Exercise data

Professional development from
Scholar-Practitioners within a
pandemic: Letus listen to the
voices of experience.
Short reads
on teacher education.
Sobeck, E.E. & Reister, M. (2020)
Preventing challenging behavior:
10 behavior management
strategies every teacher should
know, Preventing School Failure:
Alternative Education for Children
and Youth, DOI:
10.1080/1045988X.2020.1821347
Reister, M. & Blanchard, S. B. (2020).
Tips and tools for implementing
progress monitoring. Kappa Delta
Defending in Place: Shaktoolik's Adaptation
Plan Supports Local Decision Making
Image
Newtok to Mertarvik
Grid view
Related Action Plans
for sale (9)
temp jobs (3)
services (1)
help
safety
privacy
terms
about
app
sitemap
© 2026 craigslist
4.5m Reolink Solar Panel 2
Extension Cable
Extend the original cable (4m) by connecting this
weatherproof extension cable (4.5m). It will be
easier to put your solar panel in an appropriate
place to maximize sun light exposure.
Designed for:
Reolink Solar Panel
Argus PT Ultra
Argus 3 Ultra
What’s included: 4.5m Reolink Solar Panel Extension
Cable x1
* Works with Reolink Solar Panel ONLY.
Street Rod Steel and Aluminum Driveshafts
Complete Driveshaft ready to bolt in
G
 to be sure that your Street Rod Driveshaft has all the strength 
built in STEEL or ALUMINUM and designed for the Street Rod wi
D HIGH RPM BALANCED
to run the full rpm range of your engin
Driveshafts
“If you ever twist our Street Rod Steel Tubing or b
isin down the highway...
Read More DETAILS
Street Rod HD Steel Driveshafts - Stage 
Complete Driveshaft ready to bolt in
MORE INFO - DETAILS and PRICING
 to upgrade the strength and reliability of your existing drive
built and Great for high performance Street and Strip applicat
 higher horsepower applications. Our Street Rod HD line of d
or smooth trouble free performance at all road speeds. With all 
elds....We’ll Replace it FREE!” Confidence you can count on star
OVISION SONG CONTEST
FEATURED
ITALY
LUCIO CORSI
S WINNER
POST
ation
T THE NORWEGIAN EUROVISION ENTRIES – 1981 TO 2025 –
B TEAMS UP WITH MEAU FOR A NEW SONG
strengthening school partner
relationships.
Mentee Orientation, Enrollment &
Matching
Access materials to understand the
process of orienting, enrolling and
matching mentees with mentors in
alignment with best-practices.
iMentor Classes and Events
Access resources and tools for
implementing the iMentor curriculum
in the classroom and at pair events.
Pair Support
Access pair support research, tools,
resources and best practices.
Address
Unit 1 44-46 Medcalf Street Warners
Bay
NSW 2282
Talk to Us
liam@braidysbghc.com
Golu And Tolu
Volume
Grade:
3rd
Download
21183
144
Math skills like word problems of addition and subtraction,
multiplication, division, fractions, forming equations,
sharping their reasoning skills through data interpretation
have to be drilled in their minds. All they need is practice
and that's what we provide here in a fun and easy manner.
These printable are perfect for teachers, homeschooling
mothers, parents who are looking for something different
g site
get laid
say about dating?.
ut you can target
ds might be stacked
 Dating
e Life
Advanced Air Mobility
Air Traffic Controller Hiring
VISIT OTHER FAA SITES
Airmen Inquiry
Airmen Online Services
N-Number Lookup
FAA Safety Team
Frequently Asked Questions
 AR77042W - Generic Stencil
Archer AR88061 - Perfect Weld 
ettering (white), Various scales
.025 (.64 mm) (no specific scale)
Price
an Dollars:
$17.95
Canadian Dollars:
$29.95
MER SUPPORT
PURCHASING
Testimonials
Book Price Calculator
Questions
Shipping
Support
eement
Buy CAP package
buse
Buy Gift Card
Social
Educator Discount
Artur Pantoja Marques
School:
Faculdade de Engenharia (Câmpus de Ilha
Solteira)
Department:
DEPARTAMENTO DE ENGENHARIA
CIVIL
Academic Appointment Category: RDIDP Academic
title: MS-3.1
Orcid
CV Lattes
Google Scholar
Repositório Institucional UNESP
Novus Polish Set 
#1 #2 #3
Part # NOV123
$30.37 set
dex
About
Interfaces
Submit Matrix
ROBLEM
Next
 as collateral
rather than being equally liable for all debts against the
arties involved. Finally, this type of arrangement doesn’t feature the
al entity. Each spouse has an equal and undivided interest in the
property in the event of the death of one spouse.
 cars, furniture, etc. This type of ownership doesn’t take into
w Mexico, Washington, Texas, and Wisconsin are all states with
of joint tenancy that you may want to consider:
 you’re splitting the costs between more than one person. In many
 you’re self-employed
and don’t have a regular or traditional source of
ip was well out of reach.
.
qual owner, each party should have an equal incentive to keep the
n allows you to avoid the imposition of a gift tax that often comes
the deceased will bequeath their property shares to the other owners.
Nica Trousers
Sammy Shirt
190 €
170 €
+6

What you will do
Only the count, no other text: how many lines in the listing above hold "should"?

Output for this task
2